Dissolving Samsara
In the teachings of the Great Perfection there is the concept of lhundrup, spontaneous perfection or spontaneous presence, that characterizes all phenomena, including happiness and suffering.
Whatever arises in experience is perfect just as it is.
All phenomena are a manifestation of the five pure elemental lights and from the five lights all the qualities of nirvana ceaselessly manifest.
It is only because we are trapped in erroneous dualistic views that we engage in an ultimately false struggle with experience.
We only need to wake—like from a dream—for it to end, and when it does, we realize that it was never real. But until we awaken, we suffer.
The world we experience, the world we perceive and think we know, has developed over time. We have substantialized it, made it concrete and distinctive, a dualistic world of “you and me.”

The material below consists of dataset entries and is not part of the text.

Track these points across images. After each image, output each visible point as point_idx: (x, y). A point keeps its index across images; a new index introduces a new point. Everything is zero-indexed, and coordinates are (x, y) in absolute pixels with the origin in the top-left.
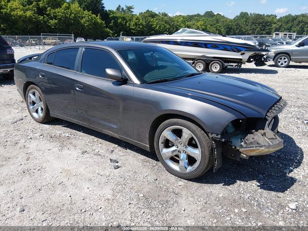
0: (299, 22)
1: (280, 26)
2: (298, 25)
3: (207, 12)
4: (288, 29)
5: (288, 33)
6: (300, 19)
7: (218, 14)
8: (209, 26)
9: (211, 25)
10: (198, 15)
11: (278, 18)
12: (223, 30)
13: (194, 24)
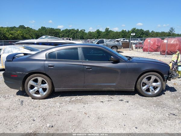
0: (72, 33)
1: (64, 35)
2: (72, 34)
3: (20, 26)
4: (67, 36)
5: (68, 38)
6: (72, 31)
7: (28, 27)
8: (25, 34)
9: (26, 34)
10: (15, 27)
11: (61, 30)
12: (34, 36)
13: (15, 33)
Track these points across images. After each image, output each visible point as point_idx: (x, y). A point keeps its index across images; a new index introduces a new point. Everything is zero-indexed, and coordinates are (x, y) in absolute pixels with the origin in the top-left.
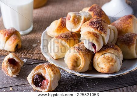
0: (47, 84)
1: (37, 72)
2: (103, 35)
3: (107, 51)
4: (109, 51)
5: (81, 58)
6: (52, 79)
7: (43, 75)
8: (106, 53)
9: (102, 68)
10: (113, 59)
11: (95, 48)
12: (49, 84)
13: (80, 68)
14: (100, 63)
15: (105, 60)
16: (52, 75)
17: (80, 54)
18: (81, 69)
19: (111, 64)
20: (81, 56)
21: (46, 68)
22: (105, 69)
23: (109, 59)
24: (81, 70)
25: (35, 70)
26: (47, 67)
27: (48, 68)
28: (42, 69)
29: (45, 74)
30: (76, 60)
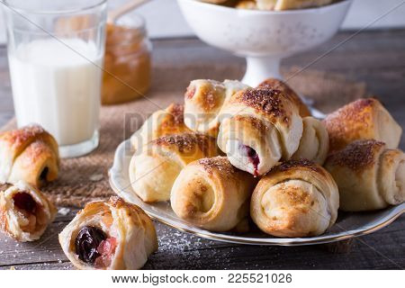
0: (113, 252)
1: (89, 221)
2: (279, 125)
3: (290, 174)
4: (298, 174)
5: (214, 188)
6: (128, 237)
7: (104, 229)
8: (288, 180)
9: (275, 219)
10: (306, 194)
11: (256, 162)
12: (117, 250)
13: (209, 216)
14: (268, 204)
15: (283, 196)
16: (129, 227)
17: (211, 177)
18: (213, 216)
19: (301, 206)
20: (216, 183)
21: (112, 208)
22: (281, 219)
23: (295, 194)
24: (214, 220)
25: (83, 217)
26: (114, 205)
27: (119, 208)
28: (103, 215)
29: (109, 226)
30: (199, 192)
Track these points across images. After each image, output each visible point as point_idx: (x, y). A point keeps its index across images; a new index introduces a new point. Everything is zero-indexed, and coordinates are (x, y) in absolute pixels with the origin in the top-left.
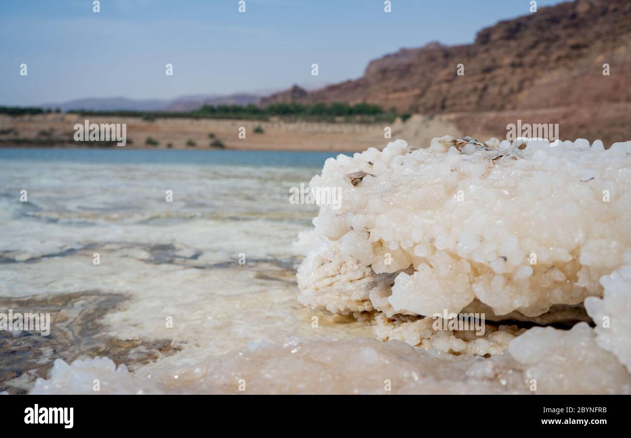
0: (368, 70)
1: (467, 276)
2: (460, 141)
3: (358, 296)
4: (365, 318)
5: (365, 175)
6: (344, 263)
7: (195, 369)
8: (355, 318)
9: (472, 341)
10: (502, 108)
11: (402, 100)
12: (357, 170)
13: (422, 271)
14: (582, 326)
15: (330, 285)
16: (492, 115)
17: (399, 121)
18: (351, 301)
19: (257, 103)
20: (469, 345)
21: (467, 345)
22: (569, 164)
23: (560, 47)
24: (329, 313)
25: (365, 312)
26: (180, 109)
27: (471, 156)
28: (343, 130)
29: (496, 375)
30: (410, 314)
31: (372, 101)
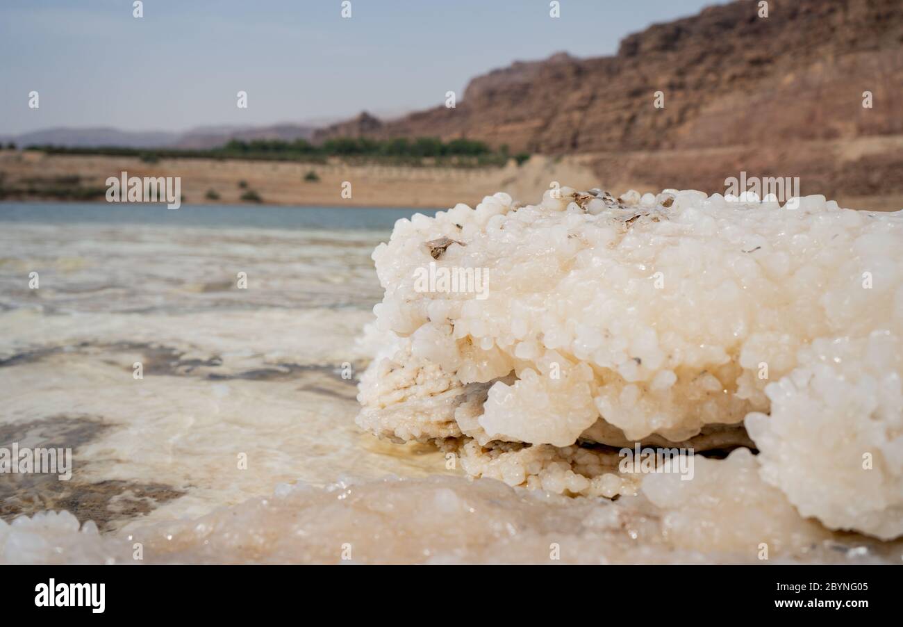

Internal obscurations in the moving mind have resulted in apparently negative external phenomena; reactions to apparently external phenomena have reinforced internal obscurations.
As we abide in the nature of mind, dissolving experience again and again into pure luminosity, experience eventually becomes a flow of light rather than solid forms, pure sound rather than noise or positive and negative speech, pure being rather than separate things and entities.
The clarity and purity of the nature of mind result in apparently pure external phenomena.
And the experience of that pure luminosity further stabilizes the practitioner in the nature of mind. This is the best way to balance the elements.